3. Target Interventions:a. Risk Principle - Prioritize supervision and treatment resources for higher risk offenders.
b. Need Principle - Target interventions to criminogenic needs
i. Eight Common Criminogenic Needs (Dynamic Risk Factors)
The top four are the most significant impact on future recidivism and should be considered the primary intervention targets
1. History of anti-social behavior
2. Anti-social attitudes, cognitions
3. Anti-social associates, peers
4. Anti-social behavior
The bottom four are secondary targets for intervention unless one or more of these risk factors are assessed as central to the criminal behavior
5. Family, marital stressors
6. Lack of employment stability, achievement
7. Lack of educational achievement
8. Lack of pro-social leisure activities ... i.e. substance abuse
c. Responsivity Principle - Be responsive to temperament, learning style, motivation, gender, and culture when assigning to programs.

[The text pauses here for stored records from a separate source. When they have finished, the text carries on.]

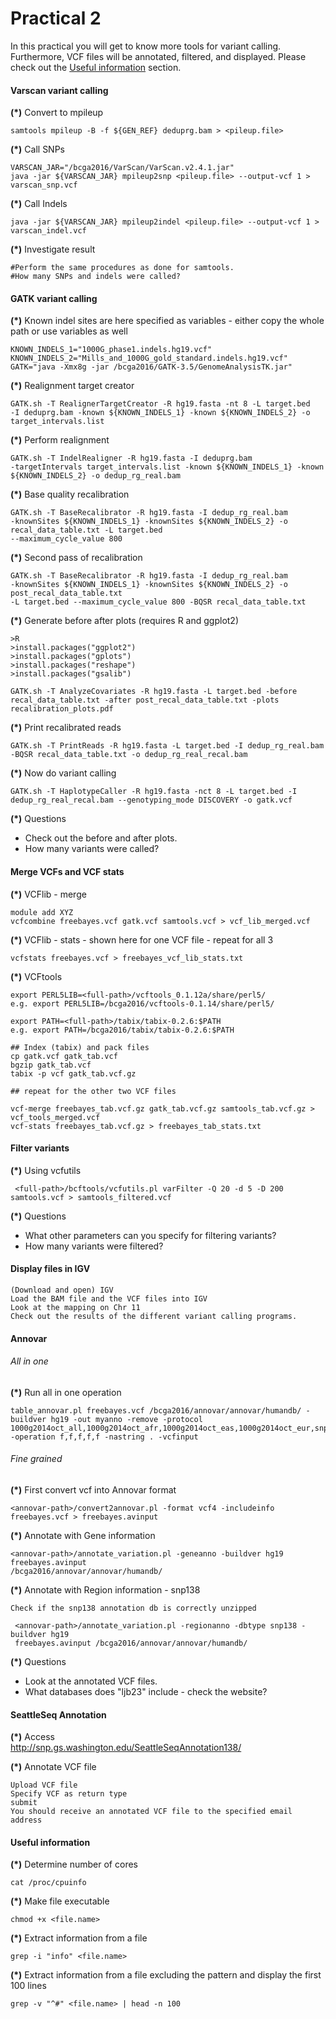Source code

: # Practical 2

In this practical you will get to know more tools for variant calling. Furthermore, VCF files will be annotated, filtered, and displayed. Please check out the [Useful information](#useful-information) section.



#### Varscan variant calling

__(*)__ Convert to mpileup

    samtools mpileup -B -f ${GEN_REF} deduprg.bam > <pileup.file>

__(*)__ Call SNPs

    VARSCAN_JAR="/bcga2016/VarScan/VarScan.v2.4.1.jar"
    java -jar ${VARSCAN_JAR} mpileup2snp <pileup.file> --output-vcf 1 > varscan_snp.vcf

__(*)__ Call Indels
    
    java -jar ${VARSCAN_JAR} mpileup2indel <pileup.file> --output-vcf 1 > varscan_indel.vcf

__(*)__ Investigate result
  
    #Perform the same procedures as done for samtools.
    #How many SNPs and indels were called?


#### GATK variant calling

__(*)__ Known indel sites are here specified as variables - either copy the whole path or use variables as well

    KNOWN_INDELS_1="1000G_phase1.indels.hg19.vcf"
    KNOWN_INDELS_2="Mills_and_1000G_gold_standard.indels.hg19.vcf"
    GATK="java -Xmx8g -jar /bcga2016/GATK-3.5/GenomeAnalysisTK.jar"


__(*)__ Realignment target creator

    GATK.sh -T RealignerTargetCreator -R hg19.fasta -nt 8 -L target.bed 
    -I deduprg.bam -known ${KNOWN_INDELS_1} -known ${KNOWN_INDELS_2} -o target_intervals.list

__(*)__ Perform realignment
    
    GATK.sh -T IndelRealigner -R hg19.fasta -I deduprg.bam 
    -targetIntervals target_intervals.list -known ${KNOWN_INDELS_1} -known ${KNOWN_INDELS_2} -o dedup_rg_real.bam


__(*)__ Base quality recalibration
    
    GATK.sh -T BaseRecalibrator -R hg19.fasta -I dedup_rg_real.bam 
    -knownSites ${KNOWN_INDELS_1} -knownSites ${KNOWN_INDELS_2} -o recal_data_table.txt -L target.bed 
    --maximum_cycle_value 800


__(*)__ Second pass of recalibration
     
    GATK.sh -T BaseRecalibrator -R hg19.fasta -I dedup_rg_real.bam 
    -knownSites ${KNOWN_INDELS_1} -knownSites ${KNOWN_INDELS_2} -o post_recal_data_table.txt 
    -L target.bed --maximum_cycle_value 800 -BQSR recal_data_table.txt 


__(*)__ Generate before after plots (requires R and ggplot2)
    
    >R
    >install.packages("ggplot2")
    >install.packages("gplots")
    >install.packages("reshape")
    >install.packages("gsalib")
    
    GATK.sh -T AnalyzeCovariates -R hg19.fasta -L target.bed -before recal_data_table.txt -after post_recal_data_table.txt -plots recalibration_plots.pdf



__(*)__ Print recalibrated reads
    
    GATK.sh -T PrintReads -R hg19.fasta -L target.bed -I dedup_rg_real.bam -BQSR recal_data_table.txt -o dedup_rg_real_recal.bam


__(*)__ Now do variant calling
    
    GATK.sh -T HaplotypeCaller -R hg19.fasta -nct 8 -L target.bed -I dedup_rg_real_recal.bam --genotyping_mode DISCOVERY -o gatk.vcf

__(*)__ Questions
* Check out the before and after plots.
* How many variants were called?



#### Merge VCFs and VCF stats

__(*)__ VCFlib - merge

    module add XYZ
    vcfcombine freebayes.vcf gatk.vcf samtools.vcf > vcf_lib_merged.vcf

__(*)__ VCFlib - stats - shown here for one VCF file - repeat for all 3

    vcfstats freebayes.vcf > freebayes_vcf_lib_stats.txt



__(*)__ VCFtools

    export PERL5LIB=<full-path>/vcftools_0.1.12a/share/perl5/
    e.g. export PERL5LIB=/bcga2016/vcftools-0.1.14/share/perl5/
    
    export PATH=<full-path>/tabix/tabix-0.2.6:$PATH
    e.g. export PATH=/bcga2016/tabix/tabix-0.2.6:$PATH

    ## Index (tabix) and pack files
    cp gatk.vcf gatk_tab.vcf
    bgzip gatk_tab.vcf
    tabix -p vcf gatk_tab.vcf.gz

    ## repeat for the other two VCF files

    vcf-merge freebayes_tab.vcf.gz gatk_tab.vcf.gz samtools_tab.vcf.gz > vcf_tools_merged.vcf
    vcf-stats freebayes_tab.vcf.gz > freebayes_tab_stats.txt





#### Filter variants
__(*)__ Using vcfutils
     
     <full-path>/bcftools/vcfutils.pl varFilter -Q 20 -d 5 -D 200 samtools.vcf > samtools_filtered.vcf

__(*)__ Questions
* What other parameters can you specify for filtering variants?
* How many variants were filtered?




#### Display files in IGV

    (Download and open) IGV
    Load the BAM file and the VCF files into IGV
    Look at the mapping on Chr 11
    Check out the results of the different variant calling programs.




#### Annovar

###### All in one

__(*)__ Run all in one operation

    table_annovar.pl freebayes.vcf /bcga2016/annovar/annovar/humandb/ -buildver hg19 -out myanno -remove -protocol 1000g2014oct_all,1000g2014oct_afr,1000g2014oct_eas,1000g2014oct_eur,snp138 -operation f,f,f,f,f -nastring . -vcfinput

###### Fine grained

__(*)__ First convert vcf into Annovar format

    <annovar-path>/convert2annovar.pl -format vcf4 -includeinfo freebayes.vcf > freebayes.avinput


__(*)__ Annotate with Gene information
    
    <annovar-path>/annotate_variation.pl -geneanno -buildver hg19 freebayes.avinput 
    /bcga2016/annovar/annovar/humandb/


__(*)__ Annotate with Region information - snp138
    
    Check if the snp138 annotation db is correctly unzipped

     <annovar-path>/annotate_variation.pl -regionanno -dbtype snp138 -buildver hg19 
     freebayes.avinput /bcga2016/annovar/annovar/humandb/



__(*)__ Questions
* Look at the annotated VCF files.
* What databases does "ljb23" include - check the website?



#### SeattleSeq Annotation

__(*)__ Access<br/>
http://snp.gs.washington.edu/SeattleSeqAnnotation138/

__(*)__ Annotate VCF file

    Upload VCF file
    Specify VCF as return type
    submit
    You should receive an annotated VCF file to the specified email address
    
    
    
#### Useful information

__(*)__ Determine number of cores

    cat /proc/cpuinfo  

__(*)__ Make file executable

    chmod +x <file.name>
    
__(*)__ Extract information from a file

    grep -i "info" <file.name>
    
__(*)__ Extract information from a file excluding the pattern and display the first 100 lines

    grep -v "^#" <file.name> | head -n 100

d. Dosage - Structure 40% to 70% of high-risk offenders' time for 3 to 9 months.
e. Treatment Principle - Integrate treatment into full sentence/sanctions requirements.
4. Skill Train with Directed Practice
a. Provide evidence-based programming that emphasizes cognitive-behavior strategies and is delivered by well-trained staff.
5. Increase Positive Reinforcements
a. Apply four positive reinforcements for everyone negative reinforcement for optimal behavior change results.
6. Engage Ongoing Support in Natural Communities
a. Realign and actively engage pro-social support for offenders in their communities for positive reinforcement of desired new behaviors.
7. Measure Relevant Processes, Activities and Practices
a. An accurate and detailed documentation of case information and staff performance, along with a formal and valid mechanism
for measuring outcomes, is the foundation of evidence-based practice.
8. Provide Measurement Feedback (for improvement)
a. Providing feedback builds accountability and maintains integrity, ultimately improving outcomes.